United Continental Holdings, Inc (UAL-$96.70) Bullish, with this recent XAL breakout helping leaders like UAL to extend gains in a fashion that should allow additional outperformance to continue. Last week's breakout in the Transports was largely led by the Airlines which have shown some good relative strength with WTI Crude having pulled back sharply. UAL has been the top performing stock of any of the 20 members in the DJ Transportation Avg in the last 3 months, with gains of 10.29% YTD. The recent rally back above $90 was constructive in that it exceeded the highs of a giant consolidation pattern that had been ongoing for the stock over the last three years. While overbought on a monthly basis and beginning to show some negative momentum divergence, this stock is likely to show further strength in the month of December with near-term targets at $100, and then $105 before any slowdown. Minor weakness in the next week should prove buyable technically with only a pullback under $91.65 preventing this from climbing higher into year-end.

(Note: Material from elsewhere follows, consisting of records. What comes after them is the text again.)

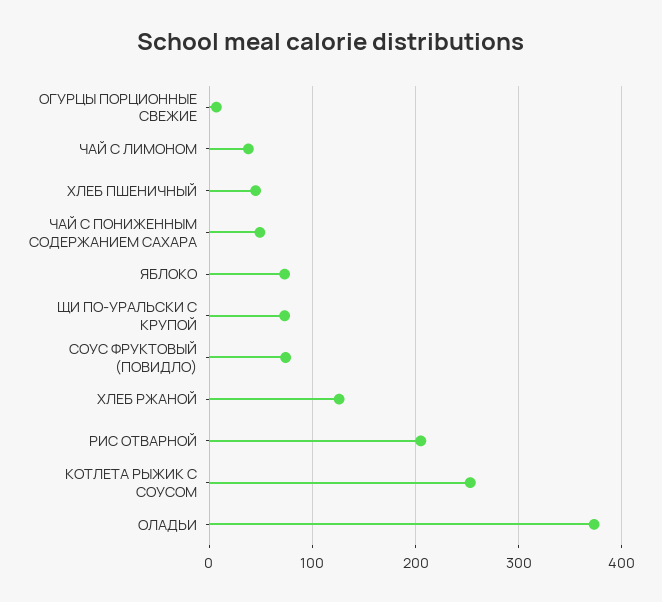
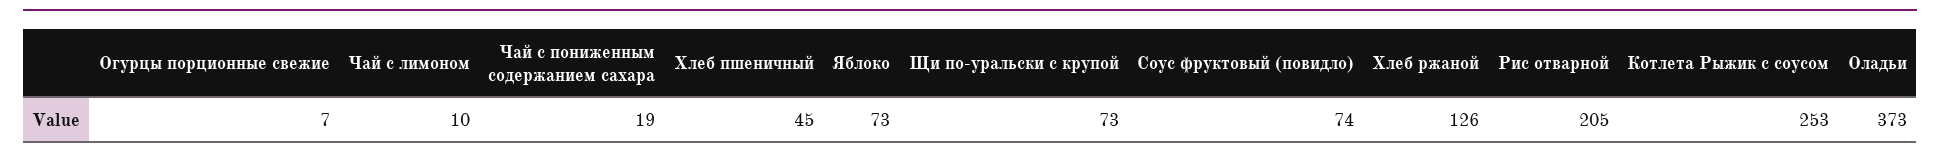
  {
    "ОГУРЦЫ ПОРЦИОННЫЕ СВЕЖИЕ": 7,
-   "ЧАЙ С ЛИМОНОМ": 40,
+   "ЧАЙ С ЛИМОНОМ": 10,
    "ХЛЕБ ПШЕНИЧНЫЙ": 45,
-   "ЧАЙ С ПОНИЖЕННЫМ СОДЕРЖАНИЕМ САХАРА": 50,
+   "ЧАЙ С ПОНИЖЕННЫМ СОДЕРЖАНИЕМ САХАРА": 19,
    "ЯБЛОКО": 73,
    "ЩИ ПО-УРАЛЬСКИ С КРУПОЙ": 73,
    "СОУС ФРУКТОВЫЙ (ПОВИДЛО)": 74,
    "ХЛЕБ РЖАНОЙ": 126,
    "РИС ОТВАРНОЙ": 205,
    "КОТЛЕТА РЫЖИК С СОУСОМ": 253,
    "ОЛАДЬИ": 373
  }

FedEx Corp (FDX- $229.00) Near-term bullish for a move to 245-250, but doubtful this gets back above November highs right away. The pattern in FDX has improved as of late last week with the ability of prices to have pushed up over $225 which effectively broke out of this near-term triangle. While the longer-term pattern is largely neutral and unconvincing since January's peak, the short-term prognosis looks attractive given the recent improvement in momentum and ability to turn back higher over $225. Movement up to $240-$250 looks likely in the weeks ahead as the Industrials complex starts to improve. If in the event this can get back over $259.25 from mid-September, that would improve its intermediate-term chances. For now, FDX is attractive technically for an above-average bounce into year end, and is likely to play catchup. Longs encouraged here technically, looking to buy any dips though with stops at $222.